Hais, I plan to work next semester...I wonder I should or not? Living at grandma's, means that I only get to talk with my Dad on weekends, and its less proable now that I wanna work. Seems like I need a lot rest = Pig...XP

Alrights! Gonna change and have dinner. Then, off to CCA!!! =)


p.s. today training is at netball court, uh-oh, hope my knee is not gonna break....X_X

Monday, August 1, 2011

Fuck My Life

So damn unlucky today...sprained the other foot, my left and now both leg weird weird...wonder whether can make it for tmr rehearsal and saturday performance...

Stupid sis threw her "thing" into my laundry without me knowing...Until I found out, it was too late. Still got to pick it out by my hand somemore=jinxed. Didn't managed to complete my machine for WSS. Got scolding by my Dad and sis 'cos I didn't wake her up this morning and caused her to be late for school. As if its my fault! 16 years old already still don't know how to wake up on time. WTF?! HEY ITS YOUR FUCKING RESPONSIBILITY TO WAKE UP, NOT MINE!
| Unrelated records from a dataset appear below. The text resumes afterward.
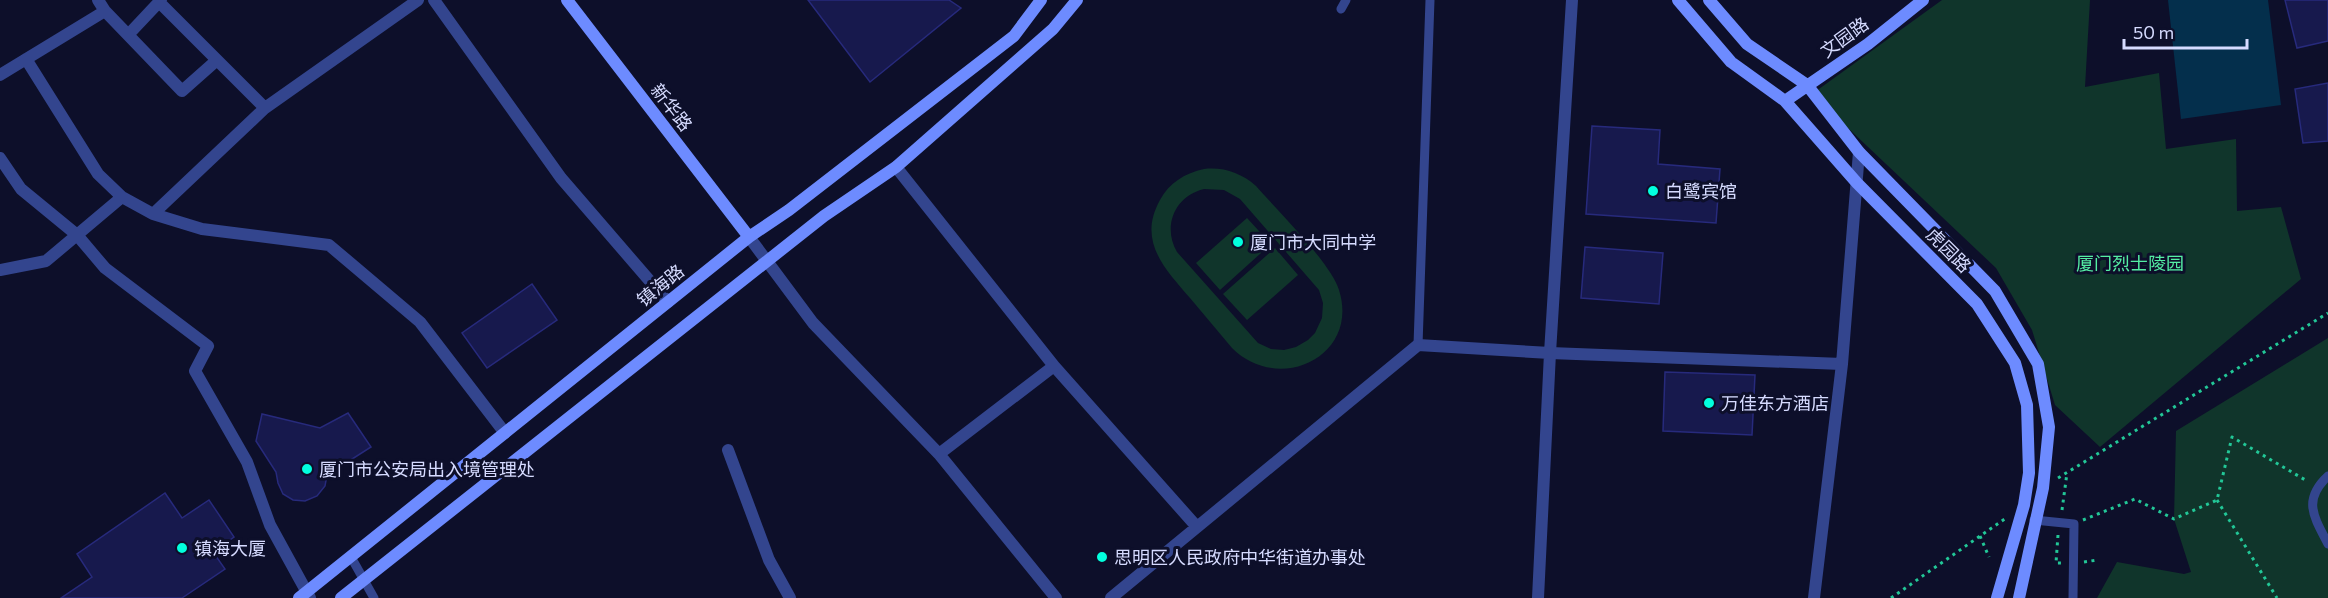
<svg xmlns="http://www.w3.org/2000/svg" width="2328" height="598" font-family="Commissioner,'Noto Sans SC',sans-serif">
<style>
.green{fill:#10352b;fill-rule:evenodd}
.water{fill:#042f4c}
.building{fill:#17194d;stroke:#272a7c;stroke-width:1.5}
.lines{fill:none;stroke-linecap:round;stroke-linejoin:round}
.path{stroke:#22c797;stroke-width:3;stroke-dasharray:3 4.5;stroke-linecap:butt}
.lane{stroke:#33458e;stroke-width:9}
.street{stroke:#33458e;stroke-width:12}
.secondary{stroke:#6d8bff;stroke-width:12}
.poi-dot{fill:#02ffde;stroke:#0d0f2a;stroke-width:2}
.labels{text-anchor:middle;dominant-baseline:central;stroke-width:6;stroke-linejoin:round;paint-order:stroke}
.street-label{font-size:18px;fill:#d6dbff;stroke:#0d0f2a}
.poi-label{font-size:18px;fill:#d6dbff;stroke:#0d0f2a;text-anchor:start}
.park-label{font-size:18px;fill:#54eda3;stroke:#0d0f2a}
</style>
<rect width="100%" height="100%" fill="#0d0f2a"/>
<path class="green" d="M1942 0H2090L2085 87 2159 73 2166 149 2236 139 2237 211 2281 207 2301 279 2100 447 2055 405 2032 330 1996 268 1812 94Z
M1204 169C1224 167 1241 173 1256 186 1276 209 1331 263 1339 290 1360 356 1279 395 1232 348 1218 331 1204 315 1190 298 1165 269 1137 241 1160 200 1169 183 1185 173 1204 169ZM1204 189 1224 190 1240 199 1319 290 1323 303 1322 318 1315 333 1308 340 1296 347 1284 350 1271 349 1258 343 1177 252C1162 226 1175 196 1204 189Z
M1247 218 1271 244 1220 290 1196 263Z
M1275 248 1298 275 1247 320 1223 294Z
M2328 338V598H2097L2117 562 2184 574 2191 572 2174 519 2176 431Z"/>
<path class="water" d="M2168 0H2268L2281 105 2181 119Z"/>
<path class="building" d="M808 0H949L961 8 870 82Z
M2285 0H2328V41L2297 48Z
M2328 83V141L2303 143 2295 89Z
M1592 126 1660 130 1658 164 1720 169 1716 223 1586 214Z
M1585 247 1663 253 1659 304 1581 298Z
M532 284 557 320 487 368 462 333Z
M1665 372 1755 375 1752 435 1663 431Z
M348 413 371 447 327 475 325 486 317 496 305 501 293 500 283 494 278 483 276 472 256 441 262 414 320 428Z
M165 493 182 518 209 500 234 537 213 552 225 569 182 598H61L92 577 77 554Z"/>
<g class="lines">
<path class="path" d="M2058 478 2328 313
M2217 500 2277 598
M2062 510 2067 473
M2083 520 2135 499 2174 519 2217 500 2232 437 2307 481
M2058 535 2056 563H2063
M1980 536 1989 557
M2084 562 2097 560
M1891 598 2006 518"/>
<path class="lane" d="M1341 9 1346 0
M1418 345 1430 0
M2328 476C2302 500 2314 517 2328 544
M2034 520 2074 524 2073 598
M351 557 374 598"/>
<path class="street" d="M98 0 105 11 182 91 217 60
M434 0 561 178 668 302
M1572 0 1550 353 1842 364 1859 152
M160 3 265 108
M128 35 161 0
M26 59 98 174 122 197 153 214 202 229 329 245 420 322 505 433
M0 75 105 11
M0 158 21 189 77 235 105 268 208 346 195 371 247 462 270 525 310 598
M153 214 265 108 418 0
M749 237 813 323 939 454 1054 366 896 167
M0 270 46 261 122 197
M1054 366 1197 527
M728 450 769 560 790 598
M939 454 1056 598
M1111 598 1418 345 1550 353 1538 598
M1814 598 1842 364"/>
<path class="secondary" d="M567 0 749 237
M1678 0 1731 62 1785 101 1857 183 1977 304 2015 363 2027 405 2029 473 2024 505 1997 598
M1709 0 1747 44 1807 85 1859 152 1995 291 2038 364 2049 427 2043 488 2019 598
M1785 101 1868 44 1923 0
M299 598 749 237 789 210 1014 36 1041 0
M341 598 824 216 896 167 1053 29 1077 0"/>
</g>
<g class="poi-dot">
<circle cx="1653" cy="191" r="6"/>
<circle cx="1238" cy="242" r="6"/>
<circle cx="1709" cy="403" r="6"/>
<circle cx="307" cy="469" r="6"/>
<circle cx="182" cy="548" r="6"/>
<circle cx="1102" cy="557" r="6"/>
</g>
<g class="labels">
<g class="street-label">
<text transform="translate(1844 37) rotate(-36)">文园路</text>
<text transform="translate(672 107) rotate(52)">新华路</text>
<text transform="translate(1949 250) rotate(45)">虎园路</text>
<text transform="translate(660 285) rotate(-39)">镇海路</text>
</g>
<g class="poi-label">
<text x="1665" y="191">白鹭宾馆</text>
<text x="1250" y="242">厦门市大同中学</text>
<text x="1721" y="403">万佳东方酒店</text>
<text x="319" y="469">厦门市公安局出入境管理处</text>
<text x="194" y="548">镇海大厦</text>
<text x="1114" y="557">思明区人民政府中华街道办事处</text>
</g>
<g class="park-label">
<text x="2130" y="263">厦门烈士陵园</text>
</g>
</g>
<path d="M2124 39v9h123v-9" fill="none" stroke="#d6dbff" stroke-width="3"/>
<text x="2133" y="39" font-size="18" fill="#d6dbff" stroke="#0d0f2a" stroke-width="4.5" paint-order="stroke">50 m</text>
</svg>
hais...If I am really to move, I guess I could go my grandma house...and find work at sheng shiong. At least I am able to earn some extra pocket money for my data plan and save up for all the presents I'm gonna buy for my "her" (of 'cos if she appears)....And I'm more closer to school, easier for transport wise. I hate wasting time travelling..I guessed that once I get my licencse, I'm gonna go Grandma house to stay, and hopefully...things will be okay at home...I hate to abandon my Dad at this point of time.. But my sister REALLY CANNOT grow up and out of her shitting mind..._|_

I tired of it all...really...escape to survive...an animalistic instinct...
I AM FUCKING TIRED OF THIS SHIT. CAN I REMOVE IT FROM MY PRESENCE? IF NOT, I MOVE, THE SHIT CAN REMAIN THERE.